My son this morning asked me: "Who is the queen of Europe?"
I thought for a moment. I thought about this thread and what people say in it, and elsewhere. That British MPs have no jurisdiction in this country anymore, that all our laws our made in Bloody Brussels; that we have no say in how our country is run anymore, and that Europe is barely a democracy at all, and is sliding, inevitably, towards a dictatorship; that our own PM is merely a puppet, with those shadowy, faceless Bloody Bureaucrats pulling his strings.
And so I replied: "There is no queen of Europe. Or king. But the closest thing we have is Donald Tusk."
And then I smiled to myself at the absurdity of it. Because, let's be serious: Donald Tusk is no monarch.

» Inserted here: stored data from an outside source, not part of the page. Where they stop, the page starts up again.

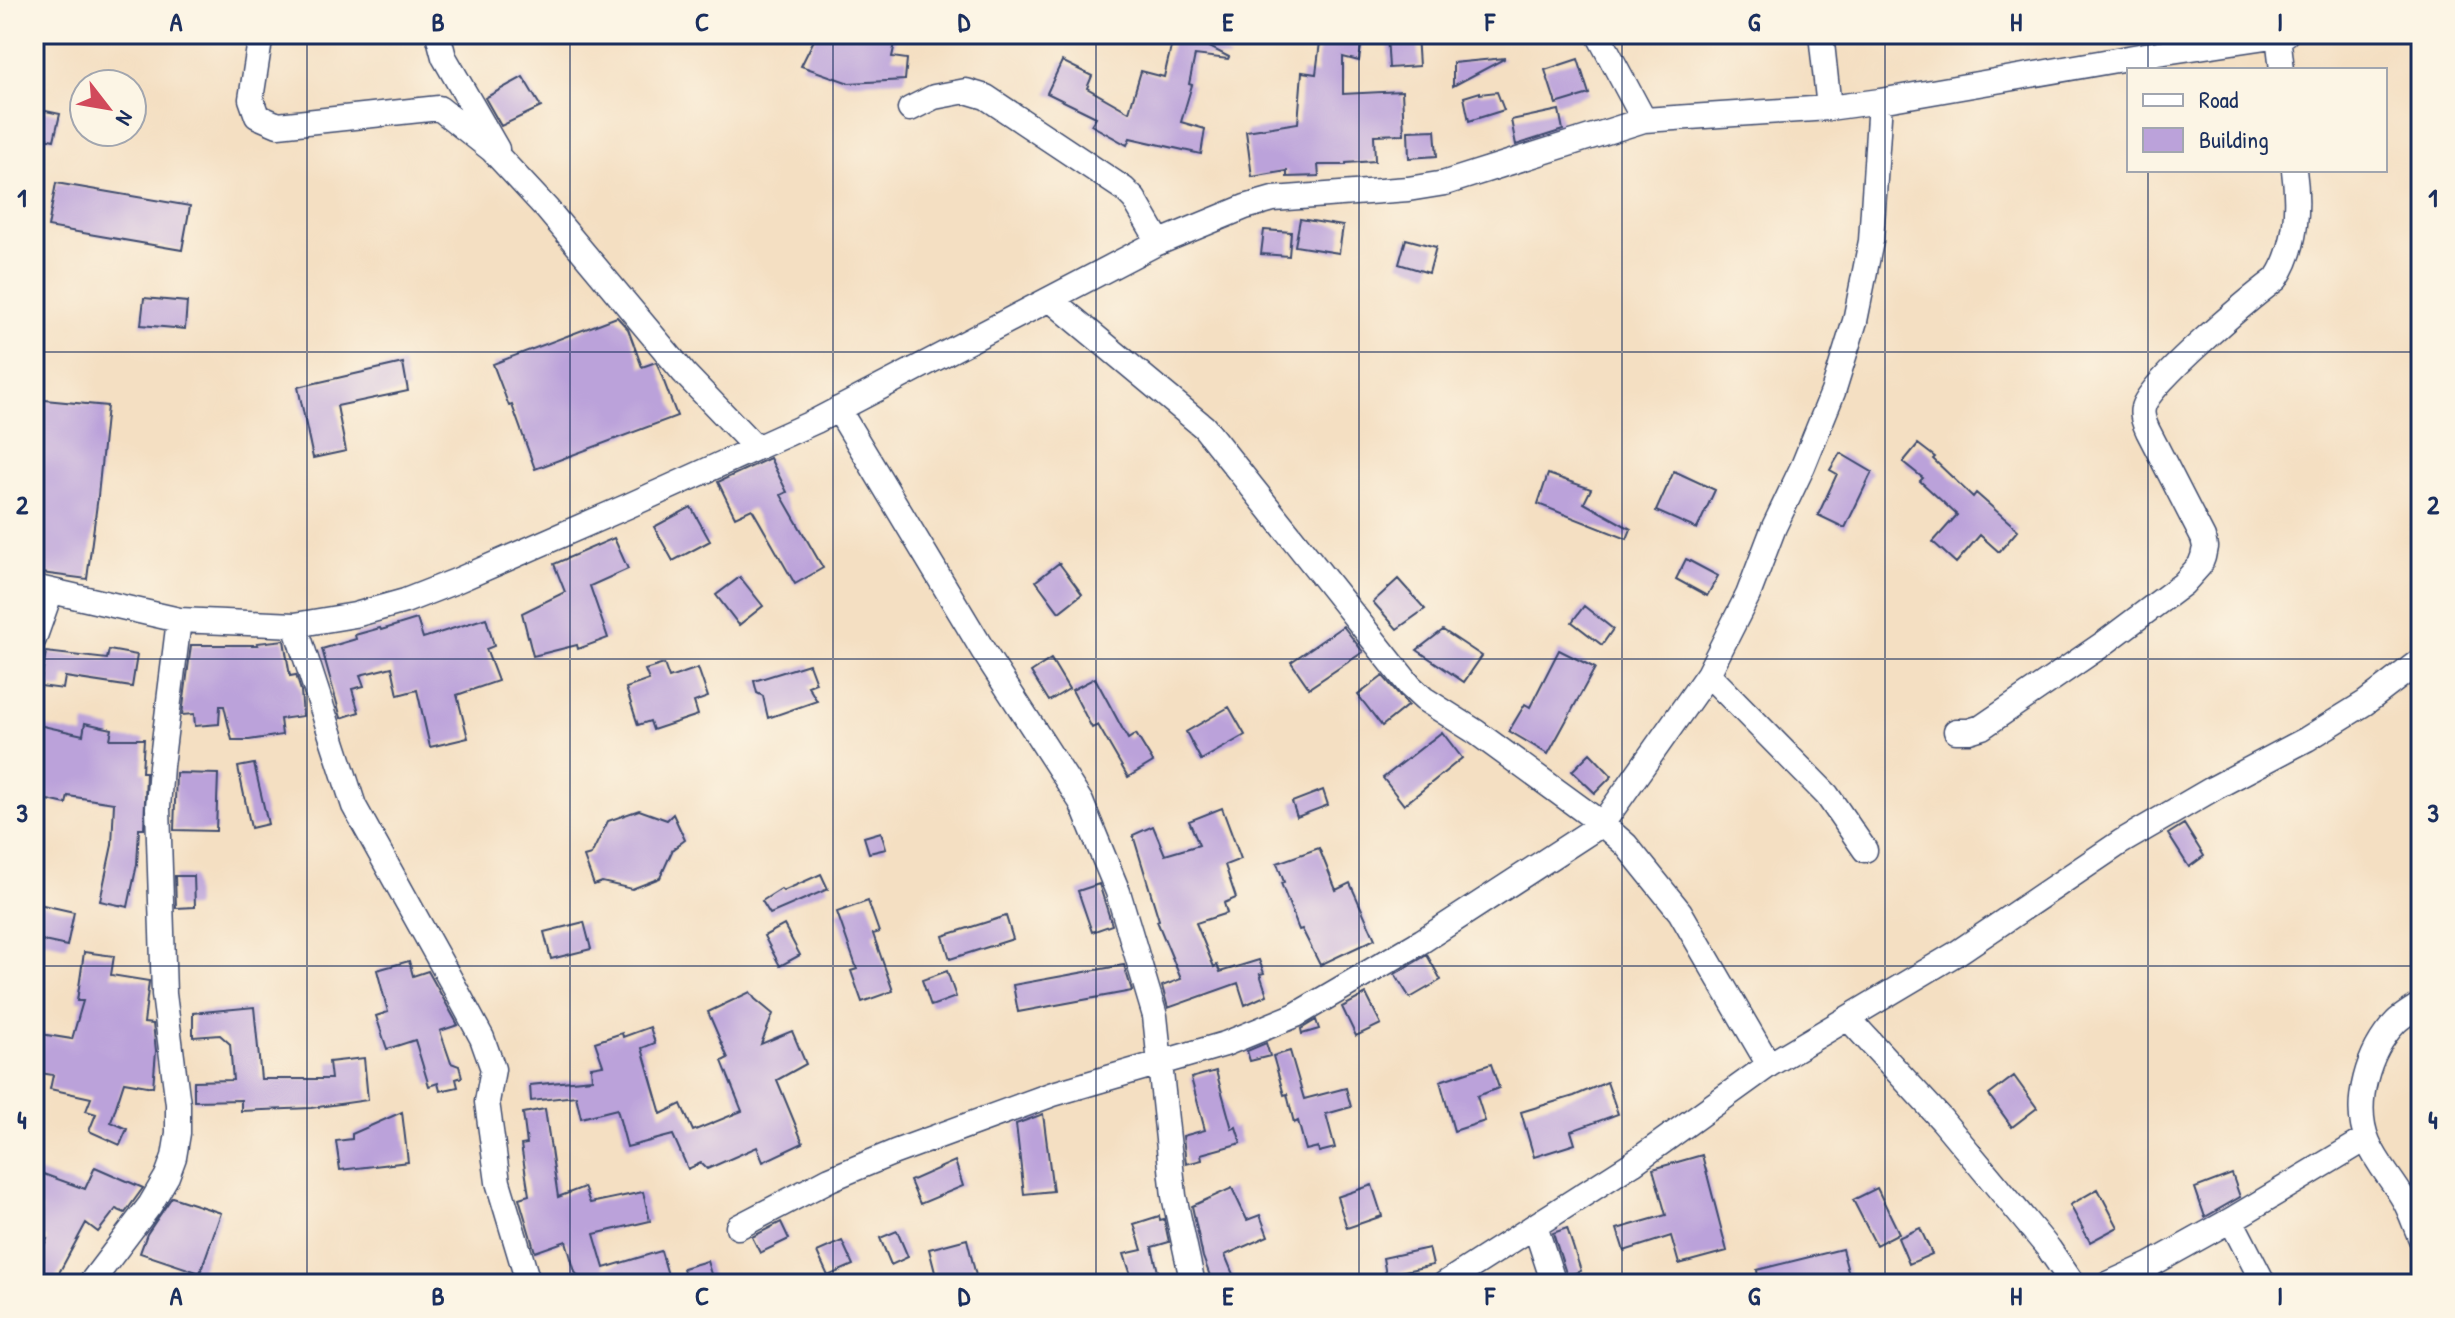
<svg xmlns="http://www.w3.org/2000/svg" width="2455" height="1318" viewBox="0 0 2455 1318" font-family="'Patrick Hand',sans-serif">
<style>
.building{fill:#bba2da}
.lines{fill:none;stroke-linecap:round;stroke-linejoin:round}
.minor-casing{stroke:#3c496d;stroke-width:27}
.minor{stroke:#fff;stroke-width:24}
.grid{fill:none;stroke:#1b2f5e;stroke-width:2;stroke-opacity:0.55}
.neatline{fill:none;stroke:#1b2f5e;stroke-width:3}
.grid-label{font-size:26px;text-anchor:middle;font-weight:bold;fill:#1b2f5e}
</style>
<rect width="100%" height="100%" fill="#fcf5e5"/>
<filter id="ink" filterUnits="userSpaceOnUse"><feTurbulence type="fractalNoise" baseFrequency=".0125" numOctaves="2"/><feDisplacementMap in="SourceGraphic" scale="16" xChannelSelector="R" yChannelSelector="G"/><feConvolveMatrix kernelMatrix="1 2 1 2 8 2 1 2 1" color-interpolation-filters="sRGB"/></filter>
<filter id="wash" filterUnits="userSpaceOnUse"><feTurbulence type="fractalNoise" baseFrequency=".006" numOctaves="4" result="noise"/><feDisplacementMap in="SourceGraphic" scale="32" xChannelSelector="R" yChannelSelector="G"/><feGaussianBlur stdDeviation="1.8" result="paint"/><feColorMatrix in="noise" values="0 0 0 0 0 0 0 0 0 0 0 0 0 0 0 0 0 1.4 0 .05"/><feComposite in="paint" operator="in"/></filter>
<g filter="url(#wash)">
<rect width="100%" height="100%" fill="#f4dfc2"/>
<g id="blocks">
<path class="building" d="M817,34H897L892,57L907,59L905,80L849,83L801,66Z
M1174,34H1197L1196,40L1229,57L1228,59L1195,55L1189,84L1192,85L1181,122L1205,129L1201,154L1130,138L1127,145L1091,125L1096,117L1047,93L1062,61L1092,76L1087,88L1129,112L1141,71L1164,77Z
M1321,34H1363L1359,61L1343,57V94L1402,91L1404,134L1374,135L1375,161L1346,163V165H1318L1319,176L1287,177V171L1252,177L1246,131L1298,123L1302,72L1316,74Z
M1417,34L1419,66L1389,68L1387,35Z
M1504,58V59L1453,86V63Z
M1578,59L1589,94L1556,104L1545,70Z
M523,77L541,107L501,126L485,98Z
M1480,92V94L1497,92L1504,110L1469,121L1464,97Z
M41,110L60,114L54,140L35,136Z
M1559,110L1563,130L1516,145L1511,120Z
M1435,130L1437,156L1409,158L1408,131Z
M56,183L190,206L182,250L48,227Z
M1300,219L1343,226L1339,253L1295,246Z
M1264,230L1291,232L1289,256L1261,254Z
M1406,239L1436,247L1429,273L1399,264Z
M144,298L187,302L185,329L141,325Z
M617,317L628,329L642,367L656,362L658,366L677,416L535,469L512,405L509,406L493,364Z
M403,363L408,391L337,406L346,451L313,458L298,387Z
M34,399L107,406L98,496L87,579L34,572Z
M1918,444L1935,457L1933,459L1973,497L1976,493L2018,530L1999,552L1980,535L1956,563L1933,542L1957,515L1920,481L1923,478L1903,462Z
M1840,453L1872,472L1845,528L1818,515L1837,474L1830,470Z
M770,458L787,492L781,495L823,568L795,584L752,509L735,517L718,482Z
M1674,471L1715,490L1697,529L1656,511Z
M1548,474L1591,489L1584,503L1631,529L1627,539L1538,504Z
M691,507L710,541L673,561L654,527Z
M614,538L628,569L590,586L608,638L578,649L577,645L533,656L522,613L565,592L554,564Z
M1686,559L1718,576L1707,596L1676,579Z
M1059,563L1082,594L1059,612L1036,581Z
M740,577L763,606L739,625L716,595Z
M1398,579L1425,609L1397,629L1373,602Z
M1584,606L1613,629L1602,645L1572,622Z
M486,618L494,646L486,649L498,681L457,695L468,738L430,747L417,690L398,695L392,667L360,675L364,686L352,689L359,712L341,718L322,649L356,639L355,635L380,628L381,630L417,619L423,638Z
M1343,626L1363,652L1309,688L1291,662Z
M1443,630L1482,656L1464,682L1417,650Z
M284,640L290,676L296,675L301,691L303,716L280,719L282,735L249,740H232L224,706H220L219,724L195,726L194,714L182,715L191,645H258L257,643Z
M109,650L137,655L132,687L65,677L63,689L40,686L46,652L107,659Z
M1559,650L1595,668L1548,754L1509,731L1525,704L1530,707Z
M1051,659L1069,689L1049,701L1031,672Z
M664,664L669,678L698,668L708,697L694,702L698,715L653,730L650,721L638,725L626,688L649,680L645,670Z
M809,664L816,683L808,686L817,701L768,718L763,696L757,693L754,681Z
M1383,676L1408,705L1382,726L1358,695Z
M1095,678L1128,739L1136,734L1153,762L1128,777L1098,725L1092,728L1072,690Z
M1229,707L1245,735L1201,760L1186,732Z
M85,723L112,729L110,739H144L142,772H146L144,829H139L137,864L128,907L100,901L112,845L114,803L68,796L66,804L34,797V724L83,735Z
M1442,732L1462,758L1404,805L1383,778Z
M1590,753L1612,776L1595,793L1572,771Z
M254,764L268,824L251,828L238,767Z
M176,773L218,774L216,831L174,830Z
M1323,790L1328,805L1297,817L1292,802Z
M1222,808L1241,859L1225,865L1236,898L1224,903L1227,913L1196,923L1214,967L1217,965L1220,972L1259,960L1264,973L1260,974L1267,995L1245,1005L1238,983L1168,1008L1162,986L1181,979L1157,921L1159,920L1133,835L1153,826L1165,855L1199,845L1189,821Z
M639,810L667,820L673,814L685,840L673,849L660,878L632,889L602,882L594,885L584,857L591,855L608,821Z
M2184,824L2204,856L2189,867L2168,834Z
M881,832L886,849L869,853L864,837Z
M1319,848L1336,890L1350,883L1375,939L1320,965L1302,929L1299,930L1281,883L1284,882L1277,863Z
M821,874L828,889L770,914L762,901L781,889L783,891Z
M175,876H194L195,907L176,908Z
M1099,884L1112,925L1092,932L1078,891Z
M868,901L879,932L873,934L893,991L862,1002L851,971L857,969L837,912Z
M34,903L74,912L67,946L34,939Z
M1006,916L1013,939L950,959L943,936Z
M584,922L591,949L551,959L544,932Z
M784,925L800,955L780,966L764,936Z
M84,952L114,956L111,975L149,981L144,1023L153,1024L156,1051L153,1087L124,1082L111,1122L127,1129L120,1145L89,1131L96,1114L86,1111L91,1098L50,1089L53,1075L34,1072V1033L72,1039L83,1001H77Z
M1427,955L1441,980L1410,998L1395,974Z
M409,961L413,976L428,971L458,1025L440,1031L451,1063L459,1066L462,1077L456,1079L458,1087L440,1091L438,1083L429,1086L415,1040L387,1049L376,1016L388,1012L377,970Z
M1124,965L1132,991L1018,1012L1013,985Z
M947,971L956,997L931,1006L922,980Z
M750,992L755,999L773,1014L761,1044L792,1031L806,1064L777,1080L803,1143L763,1162L757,1147L707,1169L701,1163L688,1169L673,1135L627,1147L617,1109L581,1118L576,1096L531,1101L530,1085L592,1079L591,1067L603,1065L595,1042L622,1033L623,1037L650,1027L655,1043L642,1048L661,1114L681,1104L693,1131L742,1111L722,1061L728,1058L708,1012Z
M1366,994L1381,1024L1356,1036L1342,1007Z
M254,1007L261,1079H331L329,1062L364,1058L368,1100L311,1108L241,1111V1100L194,1101V1081L233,1080L230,1044L220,1035L193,1037V1013Z
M1316,1020L1319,1029L1302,1034L1301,1029Z
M1266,1043L1270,1056L1250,1061L1247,1051Z
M1290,1051L1304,1099L1346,1088L1351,1107L1326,1114L1335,1148L1319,1152L1318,1147L1306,1150L1298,1121L1294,1123L1287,1094L1284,1095L1273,1056Z
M1491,1064L1499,1088L1477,1096L1485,1121L1454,1131L1440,1081Z
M1216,1071L1232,1129L1236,1127L1241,1143L1201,1154L1202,1160L1186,1164L1183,1136L1205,1130L1191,1078Z
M2014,1076L2037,1108L2012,1127L1989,1095Z
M1607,1082L1618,1114L1571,1131L1575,1144L1534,1157L1521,1112L1574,1096Z
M545,1109L558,1197L584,1187L590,1203L643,1192L650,1221L594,1234L604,1268L661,1251L668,1275L638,1284H565V1279L578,1276L575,1272L566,1241L535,1252L519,1198L529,1195L521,1145L527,1144L523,1113Z
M402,1112L408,1162L340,1170L336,1141L352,1139V1134Z
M1043,1114L1053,1191L1024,1194L1016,1124Z
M1702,1155L1727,1251L1679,1264L1671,1236L1624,1251L1617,1229L1666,1215L1653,1169Z
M955,1161L963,1186L920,1204L910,1181Z
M95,1167L143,1188L125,1213L116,1209L98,1232L86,1223L53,1284H34V1264L47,1239L34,1234L42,1209L34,1206V1184L38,1172L85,1189Z
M2232,1174L2240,1197L2205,1217L2195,1188Z
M1372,1185L1382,1216L1347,1228L1337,1197Z
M1232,1188L1247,1220L1260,1215L1268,1236L1225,1255L1237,1284H1213L1203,1257L1192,1206Z
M1877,1188L1899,1233L1876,1245L1853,1200Z
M2098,1189L2118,1227L2090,1242L2070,1205Z
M172,1197L221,1213L200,1273L140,1253L147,1234Z
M1159,1216L1160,1220L1164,1219L1169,1242L1152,1247L1161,1284H1134L1124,1254L1142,1250L1134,1224Z
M781,1222L789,1239L760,1253L752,1237Z
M1567,1228L1581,1271L1567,1276L1553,1233Z
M1920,1228L1932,1254L1909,1264L1898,1238Z
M897,1231L908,1257L891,1265L880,1238Z
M967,1239L978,1284H938L929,1249Z
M842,1241L853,1265L828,1276L817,1252Z
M1429,1248L1433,1265L1386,1275L1383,1258Z
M1842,1249L1849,1275L1814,1284H1759L1757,1270Z
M707,1261L714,1284H687L683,1268Z"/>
</g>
</g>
<g filter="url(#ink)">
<use href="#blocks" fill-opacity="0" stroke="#3c496d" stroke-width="2"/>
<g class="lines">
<defs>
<path id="minor" d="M261,34L251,99L257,116L278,125L439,108L492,150L507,166L547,209L684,373L756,448
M438,34L444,57L497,149
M1598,34L1644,120
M1821,34L1829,108
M2278,35L2282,70
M910,109L934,97L966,91L986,97L1124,189L1134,199L1159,242
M1050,299L1204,427L1410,686L1424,699L1476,732L1602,824L1626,845L1680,912L1769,1065
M838,409L984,652L1081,802L1118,892L1155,1016L1174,1196L1193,1284
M34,587L179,620L295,625L355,615L405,601L456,581L628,506L816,421L1153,245L1245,207L1273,199L1408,189L1445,183L1644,120L1829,108L1880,101L2145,55L2286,34
M295,625L354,806L455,988L482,1038L493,1069L487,1102L498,1182L526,1275L530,1284
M34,639L51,591
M1708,674L1827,795L1865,850
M1956,731H1969L1982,727L2103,644L2183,584L2200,565L2203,557L2205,547L2203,538L2148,431C2145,424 2141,416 2143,408C2147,384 2252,297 2276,279C2297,248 2299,206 2294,170
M2421,1004C2413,1010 2403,1015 2396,1022C2368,1051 2352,1104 2368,1142C2377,1164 2393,1180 2404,1200C2411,1212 2415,1226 2421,1239
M1848,1018L1942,1120L2049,1249L2073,1284
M2231,1220L2264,1284
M1535,1226L1554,1284
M738,1227L830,1179L895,1152L1053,1094L1225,1044L1296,1015L1422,941L1602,824L1708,674L1748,595L1774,527L1803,466L1833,392L1855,321L1871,241L1880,101
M90,1284L150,1205L167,1176L174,1157L178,1133V1104L164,994L158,808L161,766L179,620
M1444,1284L1633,1163L1769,1065L1957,953L2121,842L2214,788L2307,739L2365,703L2421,660
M2108,1284L2150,1265L2231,1220L2366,1139"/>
</defs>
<use href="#minor" class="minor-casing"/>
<use href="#minor" class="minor"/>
</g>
</g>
<path class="grid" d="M307,34V1284M570,34V1284M833,34V1284M1096,34V1284M1359,34V1284M1622,34V1284M1885,34V1284M2148,34V70M2148,170V1284M34,352H2421M34,659H2421M34,966H2421"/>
<rect width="2455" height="1318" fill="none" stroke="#fcf5e5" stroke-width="88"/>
<rect x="2127" y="68" width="260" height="104" fill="#fcf5e5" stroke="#a2a6af" stroke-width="2"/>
<rect x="2143" y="94" width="40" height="12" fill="#ffffff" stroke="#a2a6af" stroke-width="2"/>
<text x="2199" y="108" font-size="24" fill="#1b2f5e">Road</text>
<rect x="2143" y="128" width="40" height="24" fill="#bba2da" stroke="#a2a6af" stroke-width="2"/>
<text x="2199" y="148" font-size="24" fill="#1b2f5e">Building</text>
<g transform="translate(108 108) rotate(121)"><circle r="38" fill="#fcf5e5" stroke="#a2a6af" stroke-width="2"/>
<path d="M0-6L14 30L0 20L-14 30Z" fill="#d1495b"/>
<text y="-12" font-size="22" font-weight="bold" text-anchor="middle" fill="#1b2f5e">N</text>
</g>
<rect x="44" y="44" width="2367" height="1230" class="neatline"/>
<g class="grid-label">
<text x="176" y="31">A</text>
<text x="438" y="31">B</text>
<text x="702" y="31">C</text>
<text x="964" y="31">D</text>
<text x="1228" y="31">E</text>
<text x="1490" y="31">F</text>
<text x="1754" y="31">G</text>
<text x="2016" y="31">H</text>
<text x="2280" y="31">I</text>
<text x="22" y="207">1</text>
<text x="2433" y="207">1</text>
<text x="22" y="514">2</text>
<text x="2433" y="514">2</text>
<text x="22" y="822">3</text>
<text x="2433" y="822">3</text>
<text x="22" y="1129">4</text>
<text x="2433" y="1129">4</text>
<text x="176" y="1305">A</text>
<text x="438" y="1305">B</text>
<text x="702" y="1305">C</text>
<text x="964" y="1305">D</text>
<text x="1228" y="1305">E</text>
<text x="1490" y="1305">F</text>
<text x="1754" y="1305">G</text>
<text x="2016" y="1305">H</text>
<text x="2280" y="1305">I</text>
</g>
</svg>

He is no more powerful than Cameron inside the UK, or outside it for that matter. The real power in Europe lies with the governments of its members, who we elect.
I should have answered Merkel, she actually is the closest thing to a monarch, or an absolute leader, in Europe, but that is because she is the leader of its largest country, and its strongest economy. But Germany is always going to dominate Europe, we fought two World Wars because of it. And then we decided, actually, rather than fighting wars, maybe we could find a way to cooperate: accept that the Germans will always be the most influential voice in the region, but create institutions where others could also have their say, and allow matters to be negotiated and settled peacefully. It didnt happen overnight but that principle led to a series of decisions that has led us to where we are today.
And I think its done a pretty good job, as imperfect as it is, and as much as it undeniably needs reform. Of course, the voters in one country do not always get to decide their own fate in a vacuum, but that is because no country exists in isolation. If the UK leaves and does whatever it wants, and if others, equally, start acting in their own self interest, with beggar-thy-neighbour policies (no we arent taking any more refugees, they are your problem, not ours / we are going to do this deal with Russia because it is in our interests, regardless of the impact it has on your relations with Russia, etc etc) it is not outside the realms of possibility that the sentiment in Europe is going to turn from the relatively cordial one we see today to a rather more adversarial one. I am not suggesting war in Europe will follow, but it could. More likely would be trade wars and belligerence, ever more of those beggar thy neighbour policies and a worsening economic outlook across the region.
I think people who want full sovereignty back for the UK are chasing an illusion. Of course we can repatriate certain powers for our (gimptard) politicians, but the real power lies with multinational corporations and one or two superpowers - the US and to an increasing extent, China. But mostly the corporations, or the market. Globalisation has done that, but the genie is out of the bottle and there is no stuffing it back in now. It isnt just the free movement of capital and labour, it is Twitter, it is kids going on gap years and travelling around the world. You cant look at things from a purely national perspective anymore because it misses the big picture, it is a cliche but no less true for it: the problems the world faces today are global, not national, be it climate change, terrorism or immigration. Pooled sovereignty makes sense when facing those challenges.
So yes, we should be putting pressure on Europe to reform itself, and maybe there is an argument to be made that there has been some overreach and some powers should be repatriated, but but we should be making that case that from the inside. Overall I am satisfied that we have done better inside Europe than we would have done outside it, though of course that is unprovable and others will feel the opposite is true. And I certainly feel that we need to keep working together with our neighbours - and hopefully more effectively than we have managed in the past. Because as I said, even if we stop working with them, we still wont be masters of our own destiny, the real power will still reside with the corporations, and its going to take more than a referendum to wrestle it back from them.